Hard Words Beginning with "He" III
Bill Long 1/9/08
Some Unfamiliar/Rare Terms
So much of the world begins to open to you if you just take some time to listen to it. Today I will continue on several words from the Unabridged beginning with "he." I will also cross-reference the OED. Let's begin with a "form" term. I wish there was an online list of many of these words; I guess I will gradually have to put my own together.
1. Heliciform means "spirally wound" or "having the form of the snail's shape." It is, literally, in the form of a helix (Greek word is helix). The number of words beginning with "heli" in English is larger than you might imagine, and not all of them relate to spirals. For example, the word heliac means "pertaining to the sun" and is derived from the Greek heliakos from helios, the sun. It is a root worth exploring in its own essay.
2. Hedebo is derived from the Danish word for "heath" (Heden) and refers to a form of cut and drawn work on white linen, which flourished chiefly in the 18th-19th centuries among Danish peasants. Here is a picture of this attractive material/design. I learned alos that in the "geometric period" of hedebo production its designs were similar to those found on Italian reticella. Derived from the Latin "rete" (net), reticella is a lace-like fabric produced especially in Venice in the 15th-17th centuries. Phew. Good start.
3. Something helobious lives (bios) in a marsh (helos is the Greek word for marsh. A synonym is "palustrine" (palus is the Latin word for marsh). A plant requiring marshy habitat can also be called palustrian or palustral. In addition, the word paludal means "of or relating to a marsh or fen." The reason that both palud- and palus- refer to marsh-like plants/animals is that the nominative case of the Latin is palus and the genitive is paludis-- and many English words are formed off the genitive case. Helodes is a word meaning "marshy" and usually refers to fevers produced by contact with marshes. But, not to get too far afield, the Greek word helos (the first letter is an "eta" rather than a "epsilon," which begins the word for swamp) means "nail," and so a heloderm is a large and repulsive-looking venomous lizard of the genus Heloderma, which has its skin studded with warts that look like nail heads. Here is a pair of Heloderma horridum for your viewing pleasure.
4. The word hematocryal also brings us into two more important Greek roots. Most know that hema/hemato is derived from the Greek word for "blood," and so many words beginning with "hemato" suggest some kind of "redness." An example is hematochrome, a red coloring matter developed in some Protozoa at a certain stage of existence. Something that is hematobious is a parasite living in the blood. Since the Greek word for cold or frost is kruos, with the "upsilon" becoming a "y" in English, hematocryal suggests something that is cold-blooded. The OED tells us that something hematocryal belongs to the Hematocrya or cold-blooded Vertebrata. The opposite is hematotherma.
5. Hediondilla is the Spanish word for "little stinker," and is used to describe the creosote bush, which abounds in desert locations of the SW United States.
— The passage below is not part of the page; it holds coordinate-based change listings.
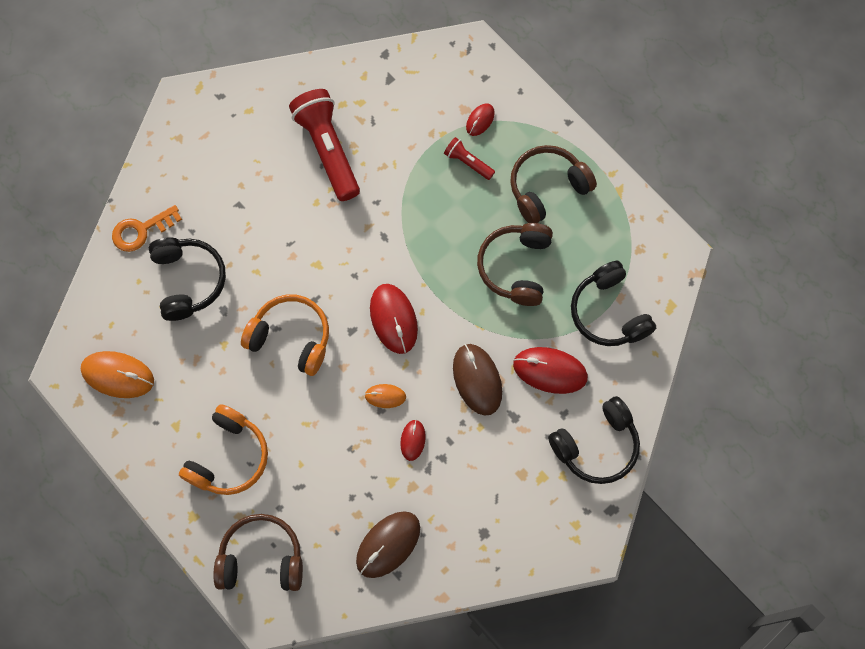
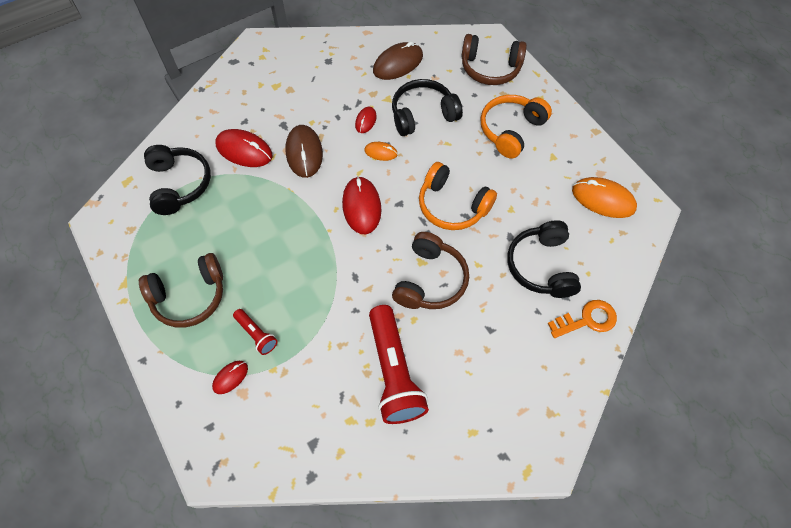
camera: 170 degrees left, 10 degrees down
brown headphones [477,223,553,306] -> brown headphones moved to [392,232,469,309]
black headphones [548,396,640,484] -> black headphones moved to [392,79,463,136]

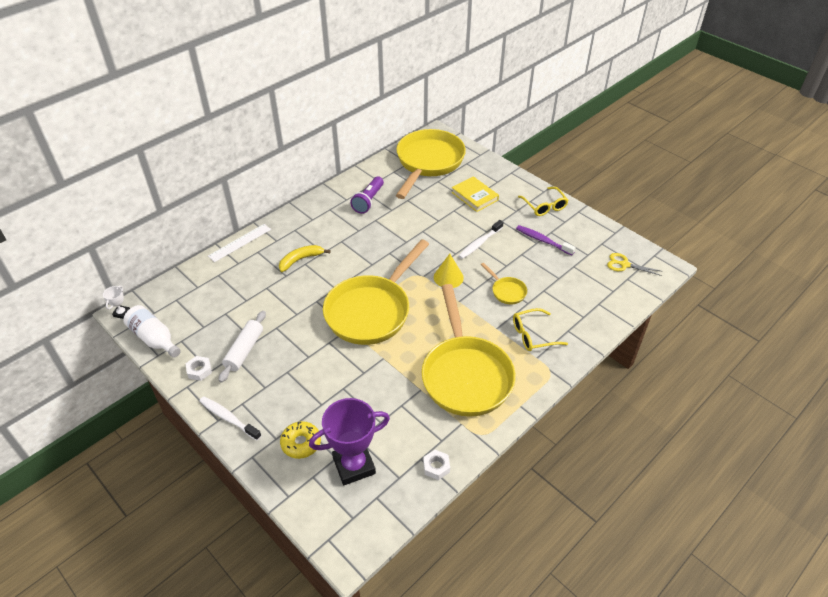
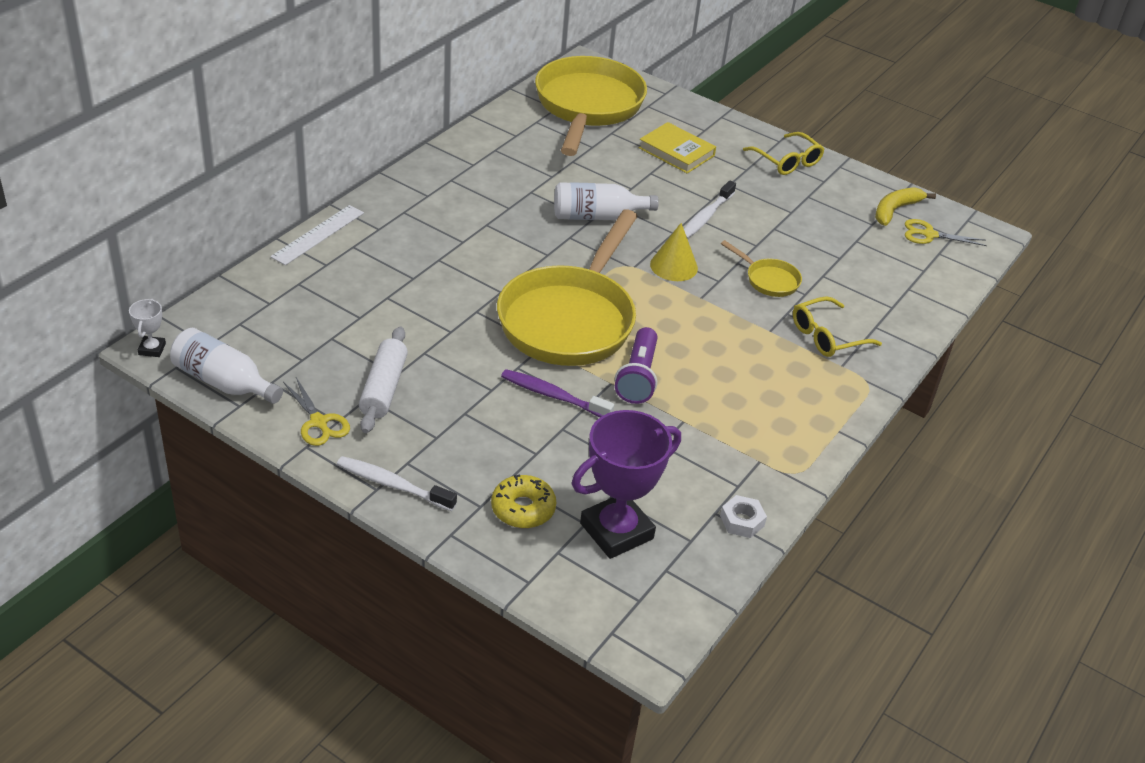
camera: 15 degrees left, 5 degrees down
white nut [186,356,212,381] -> yellow scissors [283,377,350,446]
yellow banana [279,245,331,272] -> yellow banana moved to [875,187,936,226]
purple flashlight [350,177,384,214] -> purple flashlight moved to [615,327,657,404]
yellow pan [422,284,516,417] -> none
purple toothbrush [516,225,576,255] -> purple toothbrush moved to [501,369,614,417]
none -> white bottle [554,182,659,220]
Here is a little article on the creosote bush.
6-10. There are lots of confusing words in the "he's," so let's dive in. Hemachate is derived from the words "blood" and "agate" (achates) and refers to a light-colored agaite like bloodstone with red jasper spots. Heiau is the Hawaiian word for temple and came into English in 1825 in the following sentence: "Tamehameha..finished the heiau [pro. HAY au], dedicated it to his god of war." This word represented the pre-Christian temples used in traditional HI religion. Helleri is the specific epithet of the Xiphophorus helleri, the swordtail. Picture is here. The "helleri" part of the name was named after a 20th century tropical fish collector. But you also find pictures on the web of an Ilex helleri (a kind of holly) and an Opuntia helleri (a type of cactus). We get in trouble with heemraad, because the Unabridged spells it this way but the OED renders it Heemrad. It was a local petty court assisting the "landdrost" (a South African magistrate, under Dutch authority) in South Africa and formerly in the Netherlands. It could also refer to a member of this council. Finally, heimin refers to the common people, including peasants, craftsmen and traders in Japanese society of the feudal period. The word has been in English for well over 100 years, even though I hadn't been familiar with it until recently.
The Unabridged tells us that helshoes is a term from Norse mythology meaning the shoes placed on the dead before burial to aid them in the rough road to Hel. This website provides a lot of information on the world of Viking mythology. In listing the Nine World of this mythology, the site speaks about Asgard as the home of the Aesir and Asynjur. The Unabridged only has a listing for Aesir, which it leaves uncapitalized and defines as the chief gods of pagan Scandinavia. The "misty cold realms" is known as Niflhelm and is ruled by the Goddess Hel/Hela. All pass through her realm before going to their respective places. You need to wear "Helshoes" to cross the brambles and cold.
Well, as you see, a word might open a world, but it only scrapes the surface of a throbbing and complex mythology that underlies it. I suppose I will confess that we never can know all the words (since each culture would have its own creation myth and vocabulary), but we can be brought into a deeper understanding of these worlds by tyring to learn its words. Thanks for joining me on this task.